Discrepancy and Diversity Condensation frameworks increasingly adopt discrepancy-based objectives, where the condensed empirical measure $\mu_{\mathcal{S}}$ is optimized to minimize integral probability metrics (IPM) or Wasserstein distances from the true distribution $\mu_{\mathcal{T}}$ (Chen et al., 12 Sep 2025). Diversity regularizers are mathematically incorporated via intra- and inter-class losses, adversarial objectives (RobDC), and privacy-aware formulations.

6. Implications, Applications, and Future Directions

The conceptual and empirical advances in DISCO have cascading implications:

Evaluation Cost and Sustainability By condensing the test set to highly informative exemplars, DISCO democratizes benchmarking, enables frequent re-evaluation, and dramatically reduces energy consumption.
Generalization and Bias Control Methods that promote response diversity are less likely to overfit idiosyncratic dataset features, potentially improving robustness and transferability.
Extensibility Across Modalities DISCO-inspired mechanisms are applicable to image, text, audio, graph, and even generative modeling tasks, with cross-modal versions employing content-style decomposition, semantic conditioning, or graph disentanglement.
Privacy and Robustness Discrepancy-based condensation allows injection of privacy-preserving noise and adversarial perturbation into the objective, supporting synthesis of datasets that are robust and privacy-aware (Chen et al., 12 Sep 2025).

A plausible implication is that future work may further integrate multi-modal semantic embeddings, dynamic augmentation, and hierarchical regularizers for broader and more resilient sample condensation. Variants of DISCO may become standard for curriculum generation, continual learning, or model selection pipelines.

7. Code Availability and Resources

Multiple DISCO and related frameworks provide open-source code:

DISCO model evaluation: https://github.com/arubique/disco-public (Rubinstein et al., 9 Oct 2025)
Diversity-Driven Synthesis: https://github.com/AngusDujw/Diversity-Driven-Synthesis (Du et al., 26 Sep 2024)
DisCo graph condensation: https://github.com/BangHonor/DisCo (Xiao et al., 18 Jan 2024)
Diffusion dataset condensation: https://github.com/AngusDujw/Diversity-Driven-Synthesis (Huang et al., 8 Jul 2025)

These resources support reproducible research, enable extension to new problems, and provide baseline implementations for benchmarking and integration.

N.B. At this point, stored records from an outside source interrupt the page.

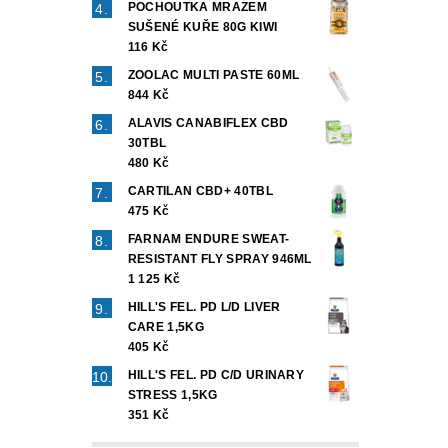
POCHOUTKA MRAZEM
SUŠENÉ KUŘE 80G KIWI
116 Kč
ZOOLAC MULTI PASTE 60ML
844 Kč
ALAVIS CANABIFLEX CBD
30TBL
480 Kč
Vlož
CARTILAN CBD+ 40TBL
475 Kč
FARNAM ENDURE SWEAT-
RESISTANT FLY SPRAY 946ML
1 125 Kč
HILL'S FEL. PD L/D LIVER
CARE 1,5KG
405 Kč
HILL'S FEL. PD C/D URINARY
STRESS 1,5KG
351 Kč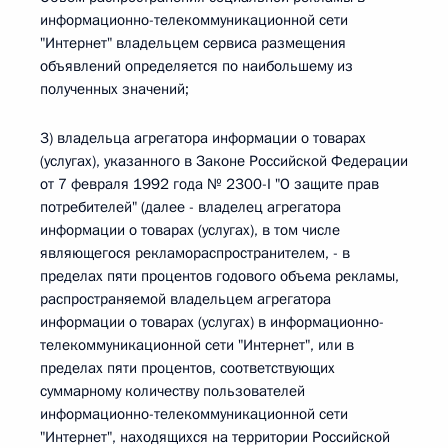
информационно-телекоммуникационной сети
"Интернет" владельцем сервиса размещения
объявлений определяется по наибольшему из
полученных значений;
3) владельца агрегатора информации о товарах
(услугах), указанного в Законе Российской Федерации
от 7 февраля 1992 года № 2300-I "О защите прав
потребителей" (далее - владелец агрегатора
информации о товарах (услугах), в том числе
являющегося рекламораспространителем, - в
пределах пяти процентов годового объема рекламы,
распространяемой владельцем агрегатора
информации о товарах (услугах) в информационно-
телекоммуникационной сети "Интернет", или в
пределах пяти процентов, соответствующих
суммарному количеству пользователей
информационно-телекоммуникационной сети
"Интернет", находящихся на территории Российской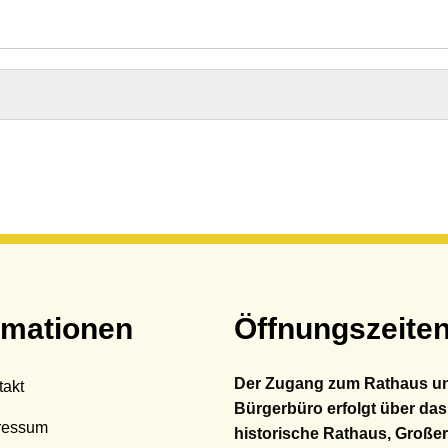
hadensmelder
andesamt
sser & Abwasser
auftragte
bilität
rmationen
Öffnungszeite
Der Zugang zum Rathaus u
takt
Bürgerbüro erfolgt über das
ressum
historische Rathaus, Großer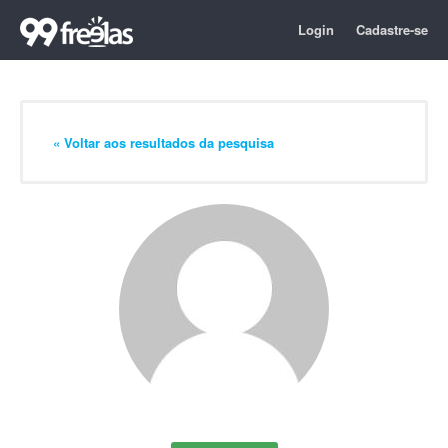
Login
Cadastre-se
« Voltar aos resultados da pesquisa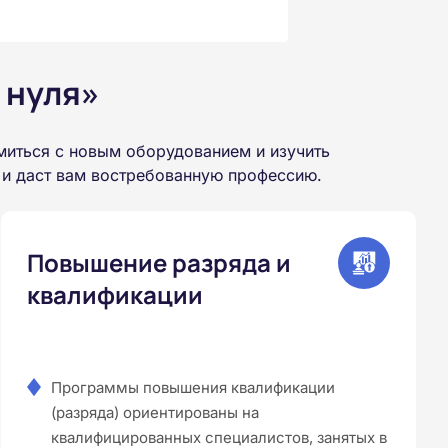
 нуля»
миться с новым оборудованием и изучить
 и даст вам востребованную профессию.
Повышение разряда и
квалификации
Программы повышения квалификации
(разряда) ориентированы на
квалифицированных специалистов, занятых в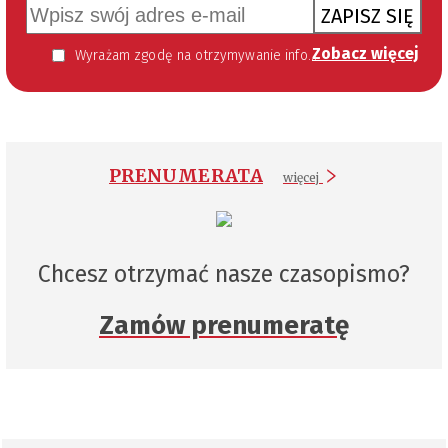
ZAPISZ SIĘ
Zobacz więcej
Wyrażam zgodę na otrzymywanie informacji handlowej kierowanej do mnie za pomocą środków komunikacji elektronicznej w szczególności poczty elektronicznej zgodnie z przepisem art. 10 ust 2 ustawy z dnia 18 lipca 2002 roku o świadczeniu usług drogą elektroniczną (Dz. U. 144 z 2002 r. poz. 1204). Zgoda jest dobrowolna, jednak jej wyrażenie jest konieczne, aby otrzymywać newsletter.
PRENUMERATA
więcej
Chcesz otrzymać nasze czasopismo?
Zamów prenumeratę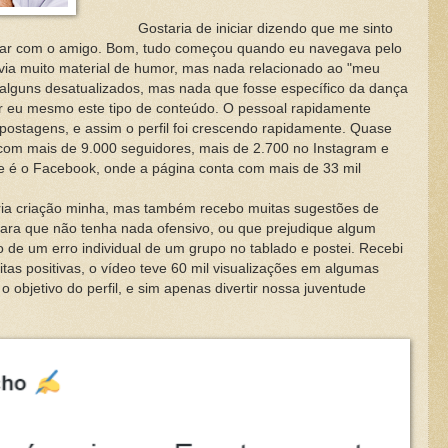
Gostaria de iniciar dizendo que me sinto
rsar com o amigo. Bom, tudo começou quando eu navegava pelo
e via muito material de humor, mas nada relacionado ao "meu
alguns desatualizados, mas nada que fosse específico da dança
riar eu mesmo este tipo de conteúdo. O pessoal rapidamente
 postagens, e assim o perfil foi crescendo rapidamente. Quase
a com mais de 9.000 seguidores, mais de 2.700 no Instagram e
ade é o Facebook, onde a página conta com mais de 33 mil
oria criação minha, mas também recebo muitas sugestões de
para que não tenha nada ofensivo, ou que prejudique algum
eo de um erro individual de um grupo no tablado e postei. Recebi
tas positivas, o vídeo teve 60 mil visualizações em algumas
 o objetivo do perfil, e sim apenas divertir nossa juventude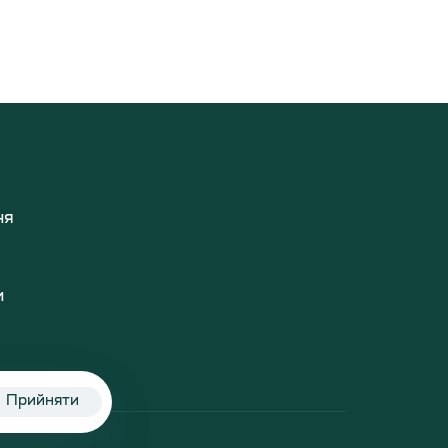
ня
и
Прийняти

In summary, Diversifying Sample Condensation (DISCO) offers a principled, empirically validated, and broadly extensible approach for selecting or synthesizing data subsets that maximize information content as measured by diversity in model responses. The approach is motivated by both computational efficiency and the desire for maximally informative evaluation, and it has spawned a spectrum of techniques and regularizers that optimize for intra-class spread, inter-class discrimination, generalization, robustness, and privacy.